McDonalds: A Post-Mao “Place”

Why do Americans eat at McDonalds? What comes to my mind is convenience, speed, affordability, and satisfying hunger. However, in 90s Beijing, one ate at McDonalds for modernity, leisure, an enjoyable environment, and socialization. Although fast food is now treated differently in China, why did people in 90s Beijing feel this way about McDonalds? By reading “Of Hamburger and Social Space” by Yungxiang Yan, I realized that McDonalds was a cultural and social phenomenon for post-Mao China.

McDonalds is less of a “space” (defined boundary where human activity operates) than a “place” (a space with meaning). In other words, citizens of Beijing ate at McDonalds for what it said/meant about them. McDonalds restaurants are clean, techno-savvy, brightly lit, play cheery music, and have friendly service. Eating at McDonalds symbolizes participation in American modernity and culture; a culture that is inclusive of all ages, genders, and classes.

“I want my daughter to learn more about American culture.
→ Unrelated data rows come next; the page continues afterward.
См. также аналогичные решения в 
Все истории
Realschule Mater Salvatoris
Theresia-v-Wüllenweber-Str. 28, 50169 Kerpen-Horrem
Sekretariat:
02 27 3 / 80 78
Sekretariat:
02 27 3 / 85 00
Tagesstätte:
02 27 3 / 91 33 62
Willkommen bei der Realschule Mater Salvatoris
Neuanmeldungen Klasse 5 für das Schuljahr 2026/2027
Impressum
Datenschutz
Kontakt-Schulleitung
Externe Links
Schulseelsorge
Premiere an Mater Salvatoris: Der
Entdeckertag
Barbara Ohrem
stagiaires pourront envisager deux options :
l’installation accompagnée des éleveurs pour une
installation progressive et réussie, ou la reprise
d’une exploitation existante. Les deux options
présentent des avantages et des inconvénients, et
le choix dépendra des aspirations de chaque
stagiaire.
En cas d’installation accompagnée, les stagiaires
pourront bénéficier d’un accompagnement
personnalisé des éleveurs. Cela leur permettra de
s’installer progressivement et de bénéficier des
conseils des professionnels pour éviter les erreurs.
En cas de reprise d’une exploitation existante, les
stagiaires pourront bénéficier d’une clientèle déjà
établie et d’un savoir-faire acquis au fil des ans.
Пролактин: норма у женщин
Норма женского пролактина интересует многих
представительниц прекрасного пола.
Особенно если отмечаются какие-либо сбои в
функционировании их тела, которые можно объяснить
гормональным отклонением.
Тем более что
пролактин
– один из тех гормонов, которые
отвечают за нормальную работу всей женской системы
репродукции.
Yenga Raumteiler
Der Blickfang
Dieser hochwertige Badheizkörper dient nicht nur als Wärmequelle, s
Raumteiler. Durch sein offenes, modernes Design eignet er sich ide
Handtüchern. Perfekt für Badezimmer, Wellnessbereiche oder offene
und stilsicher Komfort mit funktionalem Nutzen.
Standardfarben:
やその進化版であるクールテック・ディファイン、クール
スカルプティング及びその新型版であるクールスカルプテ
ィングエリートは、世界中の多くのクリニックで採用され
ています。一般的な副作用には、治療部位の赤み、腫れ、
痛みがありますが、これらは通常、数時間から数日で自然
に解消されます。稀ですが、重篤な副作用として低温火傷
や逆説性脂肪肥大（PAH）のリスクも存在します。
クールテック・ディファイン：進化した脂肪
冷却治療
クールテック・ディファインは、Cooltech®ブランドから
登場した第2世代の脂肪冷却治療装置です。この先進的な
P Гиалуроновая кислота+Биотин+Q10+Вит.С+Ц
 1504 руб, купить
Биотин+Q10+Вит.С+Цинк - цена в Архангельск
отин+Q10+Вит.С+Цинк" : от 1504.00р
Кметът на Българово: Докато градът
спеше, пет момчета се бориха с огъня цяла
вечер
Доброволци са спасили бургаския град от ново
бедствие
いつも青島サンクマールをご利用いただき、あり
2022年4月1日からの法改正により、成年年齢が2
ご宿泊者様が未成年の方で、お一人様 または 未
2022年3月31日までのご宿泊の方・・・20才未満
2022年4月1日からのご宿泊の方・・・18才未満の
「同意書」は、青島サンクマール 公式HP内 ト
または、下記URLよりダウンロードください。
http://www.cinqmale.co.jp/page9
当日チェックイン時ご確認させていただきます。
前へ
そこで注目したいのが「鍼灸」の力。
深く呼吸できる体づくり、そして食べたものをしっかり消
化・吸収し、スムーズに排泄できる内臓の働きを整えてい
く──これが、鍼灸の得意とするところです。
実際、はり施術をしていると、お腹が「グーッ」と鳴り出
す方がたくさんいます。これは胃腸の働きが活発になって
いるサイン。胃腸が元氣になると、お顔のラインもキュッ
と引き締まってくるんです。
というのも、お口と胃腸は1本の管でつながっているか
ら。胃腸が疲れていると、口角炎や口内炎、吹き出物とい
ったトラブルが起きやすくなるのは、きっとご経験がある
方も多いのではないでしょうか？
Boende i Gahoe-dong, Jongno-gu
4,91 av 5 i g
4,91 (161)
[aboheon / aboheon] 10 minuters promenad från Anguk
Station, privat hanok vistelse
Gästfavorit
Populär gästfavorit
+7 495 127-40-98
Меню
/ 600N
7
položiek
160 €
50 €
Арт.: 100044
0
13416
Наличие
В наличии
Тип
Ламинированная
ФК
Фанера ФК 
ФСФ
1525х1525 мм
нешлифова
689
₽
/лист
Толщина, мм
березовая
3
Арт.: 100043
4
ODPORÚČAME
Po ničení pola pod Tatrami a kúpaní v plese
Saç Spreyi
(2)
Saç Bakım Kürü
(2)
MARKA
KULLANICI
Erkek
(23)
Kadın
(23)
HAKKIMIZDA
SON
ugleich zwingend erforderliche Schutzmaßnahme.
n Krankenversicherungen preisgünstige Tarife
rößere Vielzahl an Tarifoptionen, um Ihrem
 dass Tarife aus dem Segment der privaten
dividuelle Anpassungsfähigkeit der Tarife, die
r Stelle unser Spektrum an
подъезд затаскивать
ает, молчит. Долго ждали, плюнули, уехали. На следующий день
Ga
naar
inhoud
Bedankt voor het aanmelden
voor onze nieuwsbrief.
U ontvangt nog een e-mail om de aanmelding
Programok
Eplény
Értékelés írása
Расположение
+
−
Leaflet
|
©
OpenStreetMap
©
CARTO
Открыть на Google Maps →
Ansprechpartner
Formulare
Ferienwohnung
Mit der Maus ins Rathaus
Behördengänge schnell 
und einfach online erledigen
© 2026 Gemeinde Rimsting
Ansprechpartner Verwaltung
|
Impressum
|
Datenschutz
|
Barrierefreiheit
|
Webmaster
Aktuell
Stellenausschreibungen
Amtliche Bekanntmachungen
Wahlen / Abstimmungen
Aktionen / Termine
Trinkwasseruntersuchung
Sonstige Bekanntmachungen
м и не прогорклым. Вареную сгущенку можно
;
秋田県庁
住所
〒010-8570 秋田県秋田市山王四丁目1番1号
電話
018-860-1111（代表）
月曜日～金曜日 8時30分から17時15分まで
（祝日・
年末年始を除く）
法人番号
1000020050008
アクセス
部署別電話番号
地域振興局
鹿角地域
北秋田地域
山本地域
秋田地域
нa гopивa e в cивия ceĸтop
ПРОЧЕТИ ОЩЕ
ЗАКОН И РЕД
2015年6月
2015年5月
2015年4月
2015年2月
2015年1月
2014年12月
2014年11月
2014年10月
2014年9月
She is taking an English typing class now, and I will buy her a computer next year.” Apparently, eating a Big Mac and fries, like learning typing and computer skills, is part of the mother’s plan to prepare her daughter for a modern society. -“Of Hamburger and Social Space”  

Under Mao, the restaurant system of Beijing had no proper place for urban youth, children, or women except as the dependents of men. McDonalds provided a cultural and social experience of independence for these groups by allowing them to order for themselves, eat alone or in groups, and engage in public celebrations. This is another instance of McDonalds as a “place,” providing meanings of independence. McDonald’s success in 90s Beijing can be attributed to the revolution in social values of the post-Mao era. Fast-food establishments allowed for public communication in a social context previously discouraged by the state. Therefore, the political/post-Mao setting of China made McDonalds a “place” rather than a “space.”